My Bibliography is a reference tool that helps you save your citations from PubMed or, if not found there, to manually upload a citations file, or to enter citation information using My Bibliography templates. My Bibliography provides a centralized place for your publications where citations are easily accessed, exported as a file, and made public to share with others.

Learn more at: https://www.ncbi.nlm.nih.gov/books/NBK53595/

Once “My Bibliography” is set up, we can get a text file in the MEDLINE format with all of our recent publications.

Go to this link:

https://www.ncbi.nlm.nih.gov/myncbi/collections/mybibliography/

It should look something like this:

Click the checkboxes for the recent publications for which we want to get coauthors.

Click Manage citations and Export file (MEDLINE).

Convert MEDLINE to TSV#

Run the following R script to convert the medline.txt file to a table with coauthors in the format required by the grant agency.
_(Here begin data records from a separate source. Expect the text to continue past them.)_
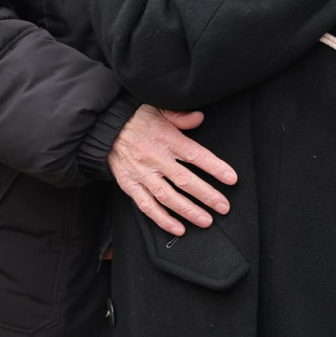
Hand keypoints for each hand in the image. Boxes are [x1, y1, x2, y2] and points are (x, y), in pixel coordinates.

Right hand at [108, 103, 237, 236]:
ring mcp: (142, 174)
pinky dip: (162, 220)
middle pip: (185, 180)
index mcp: (166, 138)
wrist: (103, 127)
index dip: (214, 167)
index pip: (195, 155)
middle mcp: (155, 158)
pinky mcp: (129, 185)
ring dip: (188, 211)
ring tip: (206, 221)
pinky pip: (147, 206)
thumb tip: (199, 118)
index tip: (231, 178)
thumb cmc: (135, 117)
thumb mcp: (158, 108)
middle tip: (224, 207)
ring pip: (168, 197)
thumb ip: (180, 116)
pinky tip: (178, 228)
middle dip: (207, 195)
Please feel free to copy and modify the code as you wish.

library(stringr)
library(tibble)
library(magrittr)
library(dplyr)
library(data.table)

# Read the text into a character vector of lines.
medline <- readLines("medline.txt")
# Discard lines with no content.
medline <- medline[nchar(medline) > 0]
# Concatentate all lines into a single string.
medline <- paste(medline, collapse = "\n")
# Unwrap long lines.
medline <- gsub("\n +", " ", medline)
# Split the string back into lines.
medline <- unlist(strsplit(medline, "\n"))
# Keep only some lines of interest.
lines <- medline[grepl("^(FAU|AD|DP)", medline)]
# Make a dataframe from the lines.
d <- str_split_fixed(lines, "- ", 2)
colnames(d) <- c("key", "value")
d <- as_tibble(d)
# Discard spaces from the "key" colun.
d$key <- str_replace_all(d$key, " ", "")
# Keep only the first affiliation for each author.
d <- d[with(d, c(key[-1] != key[-nrow(d)], TRUE)),]
# Assign an identifier to each publication.
d$id <- 0
d$id[d$key == "DP"] <- 1
d$id <- cumsum(d$id)
# For each publication, process the authors.
res <- rbindlist(lapply(sort(unique(d$id)), function(this_id) {
  x <- d[d$id == this_id,]
  # Assign an identifier to each author.
  x$author_id <- 0
  x$author_id[x$key == "FAU"] <- 1
  x$author_id <- cumsum(x$author_id)
  # Get the date for this publication.
  this_date <- x$value[x$key == "DP"]
  # Make a dataframe with columns: author, dept, date
  x %>% filter(author_id > 0) %>%
    group_by(author_id) %>%
    summarize(
      author = value[key == "FAU"],
      dept = value[key == "AD"],
      date = this_date,
      .groups = "drop"
    ) %>%
    select(-author_id)
})) %>% as_tibble
# Drop duplicated authors.
res <- res[!duplicated(res$author),]
# Drop extra departments.
res$dept <- str_split_fixed(res$dept, ";", 2)[,1]
# Write to file.
fwrite(res, "authors.tsv", sep = "\t")

Here’s what the generated file authors.tsv looks like:

Good luck with your grant application! I hope this note saves you some time.